Hi all. I've slowly stepping my feet into the compiler world and ran across https://github.com/bytecodealliance/wasmtime/blob/main/docs/contributing.md#mentoring.
At the moment, I'm learning Rust and reading/doing the Crafting Interpreters book. My learning speed for Rust has been slow especially because I'm doing this outside of my job obligations. I've switched back and forth between learning the language and contributing to Rust-based OSS projects. It has been slow because I don't think I have the right mental model for Rust yet.
As you said "We're happy to mentor people, whether you're learning Rust", how would that work?
My goal is to be comfortable with Rust to the point where it becomes natural to implement the concepts in Crafting Interpreters and contribute to https://github.com/bytecodealliance/wasmtime/labels/good%20first%20issue without too much battle with the language itself.
I would love to hear some thoughts.
Hi @Vinh -- thanks for commenting!
We do indeed aspire to mentor folks, and we want to be as welcoming as possible. That's where our documentation comes from. That said, we're also currently in a situation where the core contributors on Wasmtime and Cranelift are stretched very thin with existing work and probably don't have the time for "classical mentoring" (walking you through how to build a thing, teaching how everything works, teaching how the language itself works, etc) -- or at least that's the case for me, if your level is still "learning Rust".
If others (Alex, Nick, Pat, ...?) want to chime in and volunteer as an active mentor, of course by all means don't let me stop you! But I just wanted to set likely expectations.
I'd recommend working through the interpreters book and any other project ideas you have with good Rust intro material (there's a lot out there!) and getting comfortable with both the language and the concepts in interpeters, compilers, and runtimes. If you're built a few toy instances of those and feel comfortable with them, you're a lot more likely to be able to pick up one of our tasks and be productive in our codebase.
All the best!
Thanks @Chris Fallin for the reply!
I indeed didn't expect the "classical mentoring" as it would consume too much time from the mentors.
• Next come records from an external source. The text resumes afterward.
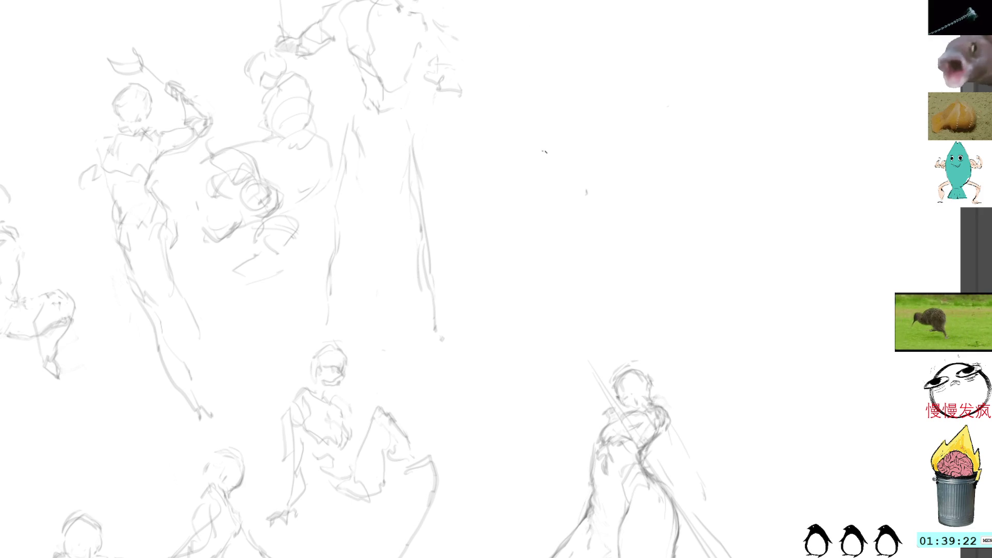
Sketch a new figure's head, shoulders, arm and torso in the right-hand space.
mouse_move(542, 161)
mouse_down()
mouse_move(521, 158)
mouse_move(511, 185)
mouse_move(553, 174)
mouse_move(543, 194)
mouse_up()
I generally looked for advice on how to get ramp up on Rust and intepreters/compilers/runtimes. I don't have an education and industry background in all of these. However, I've been a SWE at several startups and bigtech for +5 years. So I can somewhat self-learn things as long as I know how to cut through the noise.
If you have books and materials you would recommend, please send them my way!
Thanks again for an encouraging reply!
Gotcha -- thanks for asking here and props for wanting to explore this area!
Aside from Crafting Interpreters that you mentioned, a few general directions to explore:
Once someone has background in all the above then Cranelift and Wasmtime are definitely more approachable. All the best!